A Felisa le ofendió aquello aún más que lo de la comida. Justina era una chica antipática y orgullosa.
-Si te casas con la Justina, llevarás unas camisas muy bien cosidas, pero comerás peor que mal. Así que, ¡tú verás lo que haces!
- Decidido - respondió Colás -. Me casaré con la Justina y vendré a comer a la posada.
- Comeras las sobras de todo el mundo - dijo Felisa.
Y dejando al mozo en la puerta, entró en la casa disponiéndose a matar a los pollitos y desplumarlos. Mientras lo hacía, continuaba hablando, todavía enfadada, con Colás, igual que si lo tuviera delante:
- Si te casas con la Justina poca comida has de gustar. ¡Ah! Y además, encontrarás agujas por todos lados y hasta hilvanes en las servilletas. De primer plato, sopa de vainica; de segundo, carne con punto de cruz y para postre, mermelada de encaje. Y eso un día y otro. Y otro también. ¡Ah! y aquí a la posada no has de venir más de una vez, porque yo sé de unas hierbas del campo que mezcladas con la comida dan un fuerte dolor de estómago. Conque.... ¡prepárate!

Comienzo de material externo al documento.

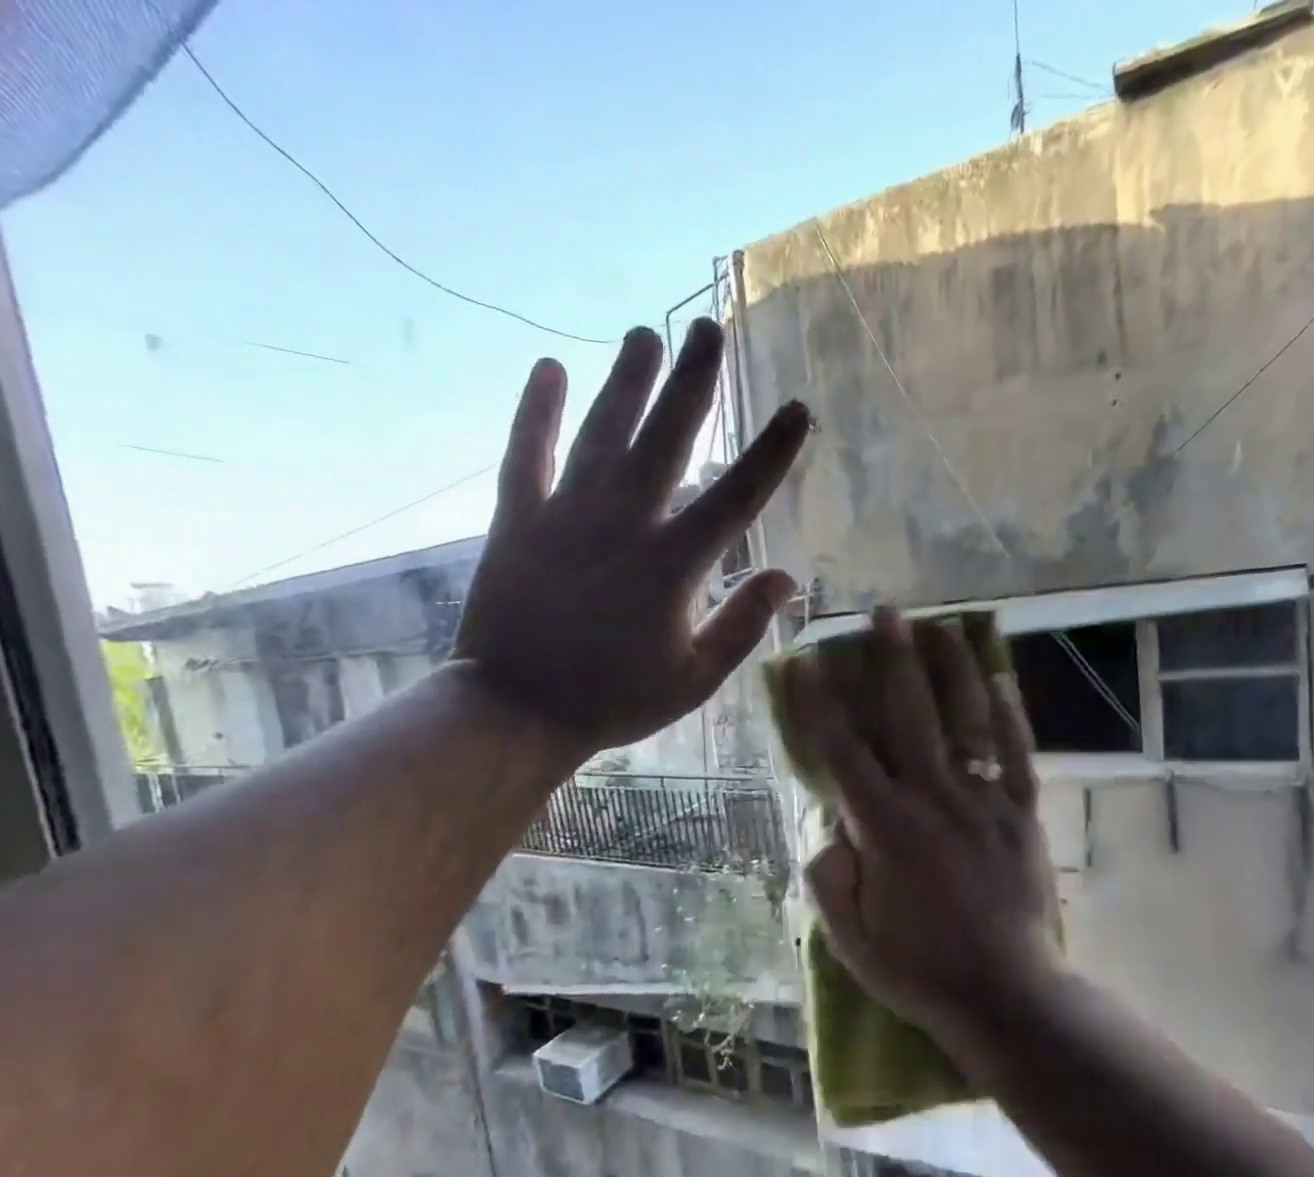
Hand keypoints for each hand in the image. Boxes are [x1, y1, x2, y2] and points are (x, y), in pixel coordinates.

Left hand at [454, 320, 808, 754]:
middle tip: (709, 328)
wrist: (517, 710)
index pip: (735, 497)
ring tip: (645, 333)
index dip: (771, 452)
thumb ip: (741, 626)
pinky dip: (537, 410)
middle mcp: (623, 525)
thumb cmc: (613, 700)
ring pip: (602, 432)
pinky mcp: (517, 520)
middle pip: (665, 439)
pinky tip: (549, 367)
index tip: (797, 409)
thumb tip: (786, 578)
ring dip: (626, 381)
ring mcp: (565, 516)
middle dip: (692, 383)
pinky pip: (526, 453)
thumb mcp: (693, 680)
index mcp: (672, 566)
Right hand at [792, 610, 1061, 1046]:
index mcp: (885, 829)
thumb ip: (827, 878)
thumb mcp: (850, 940)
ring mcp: (984, 802)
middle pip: (908, 716)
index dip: (822, 704)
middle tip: (885, 613)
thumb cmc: (920, 970)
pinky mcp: (1022, 813)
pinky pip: (1016, 753)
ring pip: (966, 721)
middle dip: (893, 660)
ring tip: (942, 626)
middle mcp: (934, 800)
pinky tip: (1000, 677)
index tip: (810, 661)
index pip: (844, 752)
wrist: (1007, 994)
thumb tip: (824, 826)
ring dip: (951, 669)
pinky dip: (1008, 713)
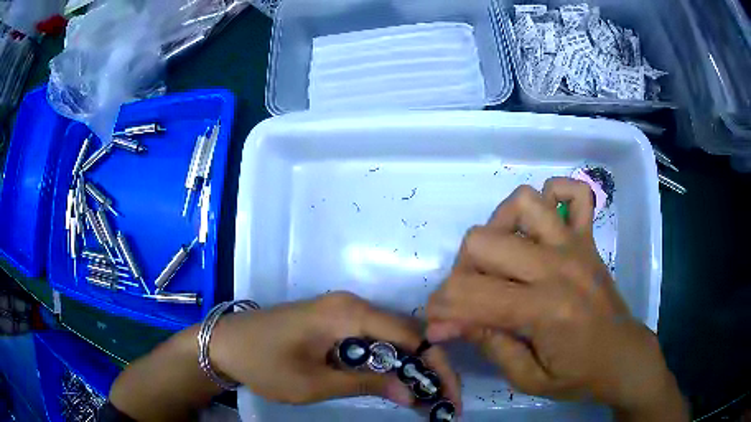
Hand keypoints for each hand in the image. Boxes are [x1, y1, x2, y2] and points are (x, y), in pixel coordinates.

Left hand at [210, 292, 461, 408]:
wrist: (224, 343)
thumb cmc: (264, 363)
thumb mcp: (314, 383)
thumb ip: (365, 384)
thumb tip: (412, 394)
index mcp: (349, 313)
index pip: (412, 336)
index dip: (436, 366)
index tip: (450, 395)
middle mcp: (353, 304)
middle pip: (407, 334)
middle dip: (430, 367)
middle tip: (444, 399)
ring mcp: (343, 310)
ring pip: (393, 337)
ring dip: (412, 366)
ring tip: (427, 396)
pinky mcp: (335, 321)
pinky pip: (374, 339)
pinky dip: (390, 362)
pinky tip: (397, 383)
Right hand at [426, 178, 685, 419]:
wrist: (621, 356)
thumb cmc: (577, 375)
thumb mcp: (527, 378)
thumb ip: (489, 344)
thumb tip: (447, 322)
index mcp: (544, 309)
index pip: (471, 294)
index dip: (441, 309)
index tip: (438, 325)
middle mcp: (558, 266)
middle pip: (483, 240)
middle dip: (462, 272)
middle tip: (470, 297)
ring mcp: (575, 244)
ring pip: (522, 202)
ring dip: (500, 225)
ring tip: (502, 255)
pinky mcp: (588, 237)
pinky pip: (573, 192)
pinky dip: (553, 196)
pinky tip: (543, 225)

Hablando, hablando, había ido haciendo el trabajo y los pollitos estaban ya desplumados en la cocina, apunto de asar. Felisa comenzaba a sentir apetito, quizá porque habían transcurrido muchas horas desde la última comida que tomara, o quizá porque desplumar las aves le había dado mucho trabajo.
De uno de los armarios de la cocina, allí donde guardaba las nueces, las almendras, los higos secos y la fruta para el invierno, tomó una manzana que se puso a comer para calmar a su desesperado estómago.